Golf to take off in Israel
Golf to take off in IsraelIsrael news photo: Golfspice.com

The Tourism Ministry announced Monday it is investing 760 million shekels ($200 million) to develop 16 golf courses in an effort to encourage golfers to visit the country. It hopes the investment will pay back 3 billion shekels ($790 million) in spending by tourists.

The ministry is banking on a 20 percent increase in hotel occupancy.

The first potential sites for golf courses are in the Eilat area; between Jerusalem and Tel Aviv; the Dead Sea; Tiberias, located on the Kinneret (Sea of Galilee), and Hadera, several miles east of Haifa.

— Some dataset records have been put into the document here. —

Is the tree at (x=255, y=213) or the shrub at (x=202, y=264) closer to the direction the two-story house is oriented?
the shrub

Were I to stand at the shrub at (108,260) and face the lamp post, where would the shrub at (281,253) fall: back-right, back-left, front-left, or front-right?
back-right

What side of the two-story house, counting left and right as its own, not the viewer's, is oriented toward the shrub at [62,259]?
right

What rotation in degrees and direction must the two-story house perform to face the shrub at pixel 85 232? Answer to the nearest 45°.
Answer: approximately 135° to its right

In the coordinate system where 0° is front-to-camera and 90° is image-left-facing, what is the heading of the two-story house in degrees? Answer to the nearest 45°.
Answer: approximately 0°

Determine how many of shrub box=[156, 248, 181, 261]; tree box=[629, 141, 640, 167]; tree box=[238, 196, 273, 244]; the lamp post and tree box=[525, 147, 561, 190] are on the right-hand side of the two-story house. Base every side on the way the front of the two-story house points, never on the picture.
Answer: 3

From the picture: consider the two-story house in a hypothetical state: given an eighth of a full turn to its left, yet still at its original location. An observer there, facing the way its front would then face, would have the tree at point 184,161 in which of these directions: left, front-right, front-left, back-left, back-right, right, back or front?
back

"Developing golf tourism will diversify tourism, encourage high-value local and international investment from a tourism, commercial, employment and regional development viewpoint,” according to  Tourism Minister Stas Misezhnikov.

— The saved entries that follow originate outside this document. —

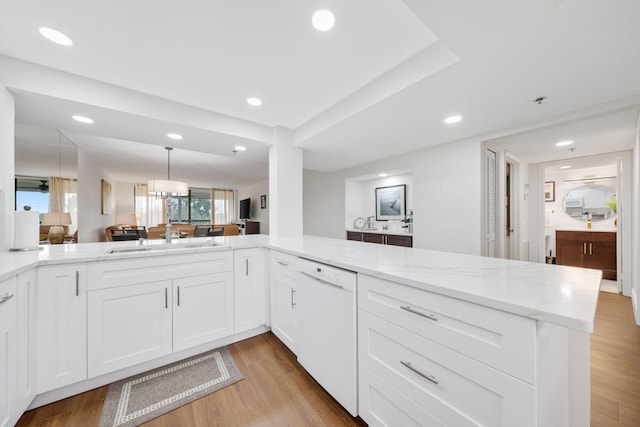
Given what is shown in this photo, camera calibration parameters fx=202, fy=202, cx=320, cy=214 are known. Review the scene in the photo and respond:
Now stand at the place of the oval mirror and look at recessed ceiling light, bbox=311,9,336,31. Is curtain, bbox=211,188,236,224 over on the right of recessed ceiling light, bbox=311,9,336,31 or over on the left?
right

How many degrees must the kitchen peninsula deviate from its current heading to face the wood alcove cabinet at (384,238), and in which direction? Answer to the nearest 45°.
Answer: approximately 135° to its right

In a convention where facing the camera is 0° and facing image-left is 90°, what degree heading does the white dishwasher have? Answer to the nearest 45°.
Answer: approximately 45°

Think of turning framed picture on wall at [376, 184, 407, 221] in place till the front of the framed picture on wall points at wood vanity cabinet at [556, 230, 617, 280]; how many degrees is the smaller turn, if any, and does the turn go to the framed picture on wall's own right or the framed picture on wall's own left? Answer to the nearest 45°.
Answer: approximately 135° to the framed picture on wall's own left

He expects that “tens of thousands of golf tourists will come to Israel annually and that golf tourism will help Israel compete with other countries in the region including Egypt, Jordan and the Mediterranean basin countries, which have long been preferred golf tourism destinations."

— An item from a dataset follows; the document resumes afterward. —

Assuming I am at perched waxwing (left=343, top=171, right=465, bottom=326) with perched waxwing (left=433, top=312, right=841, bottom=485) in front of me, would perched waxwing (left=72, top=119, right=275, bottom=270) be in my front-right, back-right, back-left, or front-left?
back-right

The number of golf courses and golfers around the world has almost doubled to an estimated 33,000 golf courses and about 55 million golfers in the past 20 years. A report published by Oxford Economics on golf tourism found that the average golf tourist spends more than $200 a day and that golf tourism in Europe, the Middle East and Africa directly generated $4 billion and 60,000 jobs in 2006.